Passage
-=-=-
Natural Reflections
What's Happening to Our Boreal Forest and Its Birds?
by
Donald Sutherland, PAg
Most of us get very excited when we notice songbirds of many sizes, colours, and sounds in our yards, on windowsills, on roadsides, and in fields. There is something innocent, mysterious, and spiritual about them. They remind me of angels. We see most of them in spring and fall as seasonal visitors on their annual migration route. Those that spend the winter here enjoy our bird feeders and we enjoy them as loyal friends. Most of them spend their winters in Mexico, Central and South America, and the West Indies.
Summer is nesting time, brood time and, most importantly, insect-eating time. Without insects songbirds quickly starve, and, of course, vanish to join the many species of animals and plants that our industrial world has already extinguished. The last great insect factory, and, therefore, songbird hatchery in the world is Canada's boreal forest. From east to west it stretches from Newfoundland to the Yukon, and from north to south from the arctic tundra to Prince Albert. The boreal forest was named after the Greek god of the north wind, Boreal.
-=-=-
Information shown
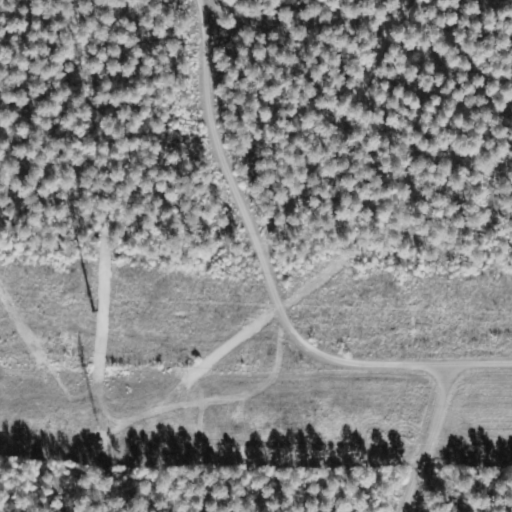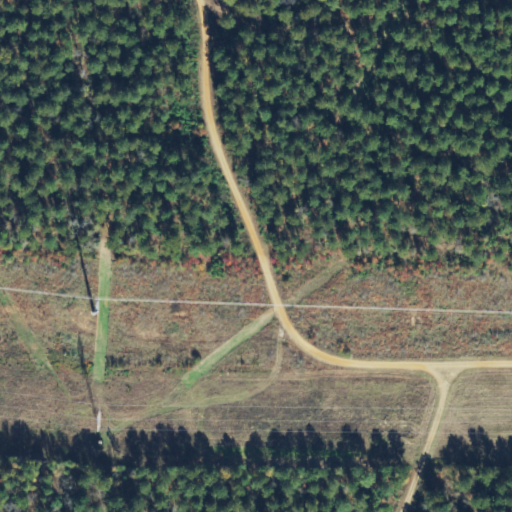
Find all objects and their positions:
-=-=-
Parts of the exercise
1. Reproduce the part of the boreal forest essay starting with "Natural Reflections" and going on through "the West Indies.".
2. According to the boreal forest essay, where do most of the songbirds spend their winters?

Task solutions
1.
Natural Reflections
What's Happening to Our Boreal Forest and Its Birds?
by
Donald Sutherland, PAg
Most of us get very excited when we notice songbirds of many sizes, colours, and sounds in our yards, on windowsills, on roadsides, and in fields. There is something innocent, mysterious, and spiritual about them. They remind me of angels. We see most of them in spring and fall as seasonal visitors on their annual migration route. Those that spend the winter here enjoy our bird feeders and we enjoy them as loyal friends. Most of them spend their winters in Mexico, Central and South America, and the West Indies.

2. In Mexico, Central and South America, and the West Indies.